Atlantica calathoides
- Conservation status: Critically Endangered (IUCN 3.1)

Scientific classification
- Domain: Eukaryota
- Kingdom: Animalia
- Phylum: Mollusca
- Class: Gastropoda
- Order: Stylommatophora
- Family: Gastrodontidae
- Genus: Atlantica
- Species: A. calathoides
- Binomial name: Atlantica calathoides (R. T. Lowe, 1863)
- Synonyms: Discus guerinianus calathoides (Lowe, 1863) ; Helix calathoides (R.T. Lowe, 1863) ; Helix calathoides (Paiva, 1867) ; Patula calathoides (R.T. Lowe, 1863);

= Atlantica calathoides =

- Authority: (R. T. Lowe, 1863)
- Conservation status: CR

Species of molluscs

Atlantica calathoides is a species of land snail belonging to the family Gastrodontidae.

==Distribution==
This species is endemic to Madeira, Portugal.

==Description==
(Original description) This species is very closely allied to the Madeiran Atlantica gueriniana (R. T. Lowe, 1852), but is assuredly a genuine species, and not a merely large fossil form of that shell. It is distinguished by its larger size, less discoidal shape, greater convexity beneath, more elevated spire, obsolete keel, deeply impressed suture, and much coarser, more abrupt, and prominent ribs above, resembling, in the latter respect and in the abrupt ending of the ribs at the obsolete keel or angle of the last whorl, Janulus calathus (R. T. Lowe, 1852) (taxon inquirendum) or Janulus bifrons (R. T. Lowe, 1852).

== Historical account ==
The species was first described by Richard Thomas Lowe in 1863 as Helix calathoides.

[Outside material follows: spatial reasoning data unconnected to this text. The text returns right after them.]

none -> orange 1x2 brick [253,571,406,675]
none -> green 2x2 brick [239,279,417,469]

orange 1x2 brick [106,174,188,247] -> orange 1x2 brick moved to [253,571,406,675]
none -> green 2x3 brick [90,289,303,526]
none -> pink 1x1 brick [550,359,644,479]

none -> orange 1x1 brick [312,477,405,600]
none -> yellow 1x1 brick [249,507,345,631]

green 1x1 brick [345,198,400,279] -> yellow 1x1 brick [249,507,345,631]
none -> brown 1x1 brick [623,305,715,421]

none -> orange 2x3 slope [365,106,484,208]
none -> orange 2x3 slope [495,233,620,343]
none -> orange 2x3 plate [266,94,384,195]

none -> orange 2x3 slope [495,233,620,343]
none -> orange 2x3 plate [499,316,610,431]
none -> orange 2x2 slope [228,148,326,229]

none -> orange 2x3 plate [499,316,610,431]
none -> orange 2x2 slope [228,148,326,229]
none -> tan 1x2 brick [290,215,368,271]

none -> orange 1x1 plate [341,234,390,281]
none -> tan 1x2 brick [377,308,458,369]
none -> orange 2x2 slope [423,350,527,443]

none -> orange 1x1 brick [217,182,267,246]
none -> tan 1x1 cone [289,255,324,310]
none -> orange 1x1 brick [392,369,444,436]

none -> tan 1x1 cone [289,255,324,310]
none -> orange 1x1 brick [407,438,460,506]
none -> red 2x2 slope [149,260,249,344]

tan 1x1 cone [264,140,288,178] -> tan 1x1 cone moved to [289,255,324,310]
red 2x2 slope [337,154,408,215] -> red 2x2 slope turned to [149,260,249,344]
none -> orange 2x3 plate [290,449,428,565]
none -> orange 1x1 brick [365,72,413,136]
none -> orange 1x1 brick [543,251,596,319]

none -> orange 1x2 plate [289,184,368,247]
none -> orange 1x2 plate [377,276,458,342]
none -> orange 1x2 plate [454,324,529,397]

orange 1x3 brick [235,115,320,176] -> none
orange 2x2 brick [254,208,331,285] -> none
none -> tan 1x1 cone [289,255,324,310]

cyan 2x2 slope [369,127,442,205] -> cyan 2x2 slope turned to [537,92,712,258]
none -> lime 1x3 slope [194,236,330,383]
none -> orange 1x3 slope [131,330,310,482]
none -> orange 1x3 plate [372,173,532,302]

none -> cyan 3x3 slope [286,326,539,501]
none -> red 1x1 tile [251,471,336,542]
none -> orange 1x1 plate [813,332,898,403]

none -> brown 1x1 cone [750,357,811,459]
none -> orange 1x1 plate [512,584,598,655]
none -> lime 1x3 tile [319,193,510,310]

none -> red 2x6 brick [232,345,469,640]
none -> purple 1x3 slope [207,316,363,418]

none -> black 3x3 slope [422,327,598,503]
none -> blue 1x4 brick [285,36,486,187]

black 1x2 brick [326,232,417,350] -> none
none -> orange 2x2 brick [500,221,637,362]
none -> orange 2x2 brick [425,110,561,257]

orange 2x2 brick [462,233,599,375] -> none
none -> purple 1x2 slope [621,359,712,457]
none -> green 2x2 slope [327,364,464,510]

In 2008, reserve warden Isamberto Silva and biologist Dinarte Teixeira rediscovered living populations of Atlantica calathoides on the island Deserta Grande. Specimens have since been found on two sites on Deserta Grande Island and Quaternary fossils have been found on the island Bugio.

== Ecology ==

=== Habitat ===
Atlantica calathoides are found in deep ravines on Deserta Grande Island. They can typically be seen at the base of common bracken or found underneath rocks.

== Threats ==
The main cause of population decline is predation by mice and ground beetles. Habitat degradation from goat grazing, droughts and landslides has also threatened the species.

== Conservation ==
Atlantica calathoides were one of the target species of the LIFE Recover Natura Project which ran from October 2013 to March 2019. It carried out a population study, monitoring scheme and species ecology study. During the project, new populations of Atlantica calathoides were identified and the species' conservation status was evaluated. Artificial shelters to assist in conservation were considered but it was concluded that this would not assist in conservation due to Atlantica calathoides spending extended periods of time underground.

In recent decades, there has been a continued control programme for goat populations which should assist with habitat restoration. Authorities in the area introduced the programme in the 1990s and have also eradicated other introduced species such as rabbits.